Aim of the task: Read through the listing and copy every line that contains the word "followed".

Task material:
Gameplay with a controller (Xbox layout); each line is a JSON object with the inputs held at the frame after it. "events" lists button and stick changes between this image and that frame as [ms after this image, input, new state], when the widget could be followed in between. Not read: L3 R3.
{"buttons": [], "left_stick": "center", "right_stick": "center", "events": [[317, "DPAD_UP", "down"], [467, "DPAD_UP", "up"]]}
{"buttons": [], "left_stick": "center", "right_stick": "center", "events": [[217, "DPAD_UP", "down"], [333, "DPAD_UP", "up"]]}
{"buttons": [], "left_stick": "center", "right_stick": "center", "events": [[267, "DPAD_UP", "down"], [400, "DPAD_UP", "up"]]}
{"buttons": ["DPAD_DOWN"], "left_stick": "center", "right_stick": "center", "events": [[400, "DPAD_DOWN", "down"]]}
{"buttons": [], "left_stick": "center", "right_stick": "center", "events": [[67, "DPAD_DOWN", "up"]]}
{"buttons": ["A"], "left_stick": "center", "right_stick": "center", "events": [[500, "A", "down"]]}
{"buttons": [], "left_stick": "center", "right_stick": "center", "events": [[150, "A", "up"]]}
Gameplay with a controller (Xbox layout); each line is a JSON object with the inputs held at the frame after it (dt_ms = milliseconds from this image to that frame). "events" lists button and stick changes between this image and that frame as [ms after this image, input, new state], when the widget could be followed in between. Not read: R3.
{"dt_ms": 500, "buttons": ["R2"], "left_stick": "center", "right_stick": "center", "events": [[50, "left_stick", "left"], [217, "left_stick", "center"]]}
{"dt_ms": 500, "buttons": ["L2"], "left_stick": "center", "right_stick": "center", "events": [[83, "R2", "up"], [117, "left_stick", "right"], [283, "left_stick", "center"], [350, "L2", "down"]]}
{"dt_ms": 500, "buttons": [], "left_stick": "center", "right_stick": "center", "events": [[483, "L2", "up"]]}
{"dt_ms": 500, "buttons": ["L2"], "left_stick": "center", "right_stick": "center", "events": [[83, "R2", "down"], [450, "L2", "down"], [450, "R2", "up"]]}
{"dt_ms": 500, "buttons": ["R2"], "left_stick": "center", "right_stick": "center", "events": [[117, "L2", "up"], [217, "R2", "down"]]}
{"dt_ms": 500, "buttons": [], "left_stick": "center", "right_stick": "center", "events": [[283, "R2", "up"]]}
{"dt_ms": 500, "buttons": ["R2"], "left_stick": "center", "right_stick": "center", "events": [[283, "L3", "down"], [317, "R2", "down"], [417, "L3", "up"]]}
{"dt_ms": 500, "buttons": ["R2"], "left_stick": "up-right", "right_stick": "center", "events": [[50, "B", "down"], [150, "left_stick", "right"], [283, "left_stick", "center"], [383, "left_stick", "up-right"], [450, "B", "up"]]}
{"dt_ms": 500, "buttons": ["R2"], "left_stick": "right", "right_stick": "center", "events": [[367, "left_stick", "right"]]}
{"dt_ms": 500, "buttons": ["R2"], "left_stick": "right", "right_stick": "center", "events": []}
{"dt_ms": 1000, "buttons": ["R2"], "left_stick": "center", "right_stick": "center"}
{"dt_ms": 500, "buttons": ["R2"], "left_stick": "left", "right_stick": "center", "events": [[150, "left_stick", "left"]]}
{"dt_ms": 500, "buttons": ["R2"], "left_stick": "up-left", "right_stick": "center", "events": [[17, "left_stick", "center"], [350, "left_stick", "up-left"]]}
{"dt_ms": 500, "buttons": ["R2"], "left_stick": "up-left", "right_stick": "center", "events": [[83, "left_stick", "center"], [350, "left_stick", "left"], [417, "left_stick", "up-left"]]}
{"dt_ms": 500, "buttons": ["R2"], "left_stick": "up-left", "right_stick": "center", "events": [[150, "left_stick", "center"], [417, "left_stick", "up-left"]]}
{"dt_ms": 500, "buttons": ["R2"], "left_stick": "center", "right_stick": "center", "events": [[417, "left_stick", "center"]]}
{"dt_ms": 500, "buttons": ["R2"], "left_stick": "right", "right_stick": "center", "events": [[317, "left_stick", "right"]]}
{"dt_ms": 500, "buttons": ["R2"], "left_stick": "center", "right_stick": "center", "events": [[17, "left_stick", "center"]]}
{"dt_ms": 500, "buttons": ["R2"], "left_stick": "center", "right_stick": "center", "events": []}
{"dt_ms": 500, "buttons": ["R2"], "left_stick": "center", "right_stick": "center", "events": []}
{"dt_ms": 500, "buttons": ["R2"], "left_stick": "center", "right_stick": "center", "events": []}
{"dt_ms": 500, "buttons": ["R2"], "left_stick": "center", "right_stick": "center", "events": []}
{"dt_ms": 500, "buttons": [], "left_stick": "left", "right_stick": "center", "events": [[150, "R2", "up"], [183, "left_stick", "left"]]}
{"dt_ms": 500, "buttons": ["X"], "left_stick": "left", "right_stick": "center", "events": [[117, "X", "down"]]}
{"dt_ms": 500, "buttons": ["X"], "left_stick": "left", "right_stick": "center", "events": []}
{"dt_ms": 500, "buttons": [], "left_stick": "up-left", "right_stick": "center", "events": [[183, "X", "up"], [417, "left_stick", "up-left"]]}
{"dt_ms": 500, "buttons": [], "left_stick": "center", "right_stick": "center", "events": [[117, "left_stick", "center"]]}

Solution to this task:
Gameplay with a controller (Xbox layout); each line is a JSON object with the inputs held at the frame after it. "events" lists button and stick changes between this image and that frame as [ms after this image, input, new state], when the widget could be followed in between. Not read: L3 R3.
Gameplay with a controller (Xbox layout); each line is a JSON object with the inputs held at the frame after it (dt_ms = milliseconds from this image to that frame). "events" lists button and stick changes between this image and that frame as [ms after this image, input, new state], when the widget could be followed in between. Not read: R3.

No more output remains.